*** Block opens ***

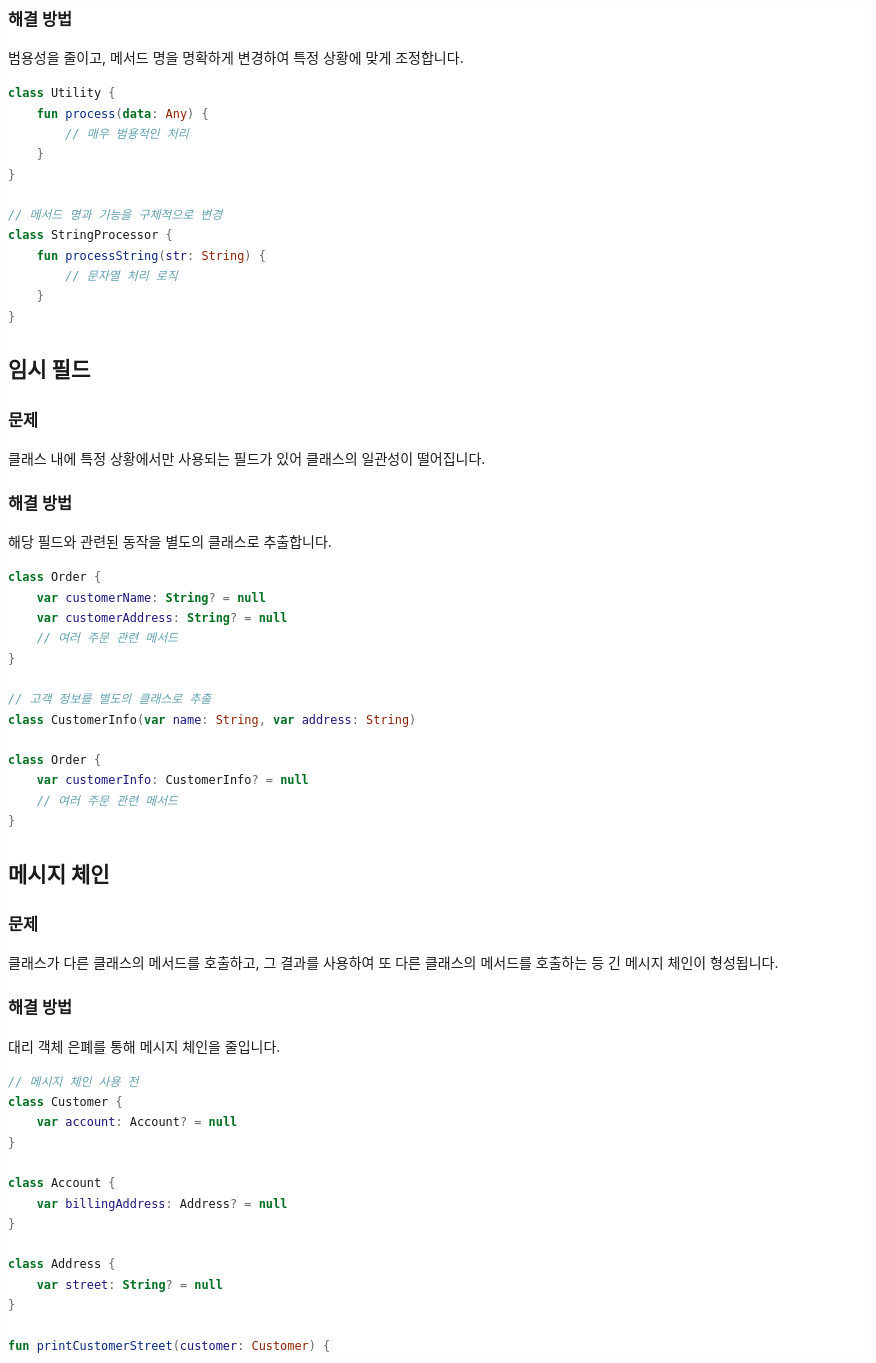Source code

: ### 해결 방법
범용성을 줄이고, 메서드 명을 명확하게 변경하여 특정 상황에 맞게 조정합니다.

```kotlin
class Utility {
    fun process(data: Any) {
        // 매우 범용적인 처리
    }
}

// 메서드 명과 기능을 구체적으로 변경
class StringProcessor {
    fun processString(str: String) {
        // 문자열 처리 로직
    }
}
```
## 임시 필드
### 문제
클래스 내에 특정 상황에서만 사용되는 필드가 있어 클래스의 일관성이 떨어집니다.

### 해결 방법
해당 필드와 관련된 동작을 별도의 클래스로 추출합니다.

```kotlin
class Order {
    var customerName: String? = null
    var customerAddress: String? = null
    // 여러 주문 관련 메서드
}

// 고객 정보를 별도의 클래스로 추출
class CustomerInfo(var name: String, var address: String)

class Order {
    var customerInfo: CustomerInfo? = null
    // 여러 주문 관련 메서드
}
```
## 메시지 체인
### 문제
클래스가 다른 클래스의 메서드를 호출하고, 그 결과를 사용하여 또 다른 클래스의 메서드를 호출하는 등 긴 메시지 체인이 형성됩니다.

### 해결 방법
대리 객체 은폐를 통해 메시지 체인을 줄입니다.

```kotlin
// 메시지 체인 사용 전
class Customer {
    var account: Account? = null
}

class Account {
    var billingAddress: Address? = null
}

class Address {
    var street: String? = null
}

fun printCustomerStreet(customer: Customer) {
```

*** Block closes ***

Examine the records and pull out every line where the string "null" occurs.

    var customerName: String? = null
    var customerAddress: String? = null
    var customerInfo: CustomerInfo? = null
    var account: Account? = null
    var billingAddress: Address? = null
    var street: String? = null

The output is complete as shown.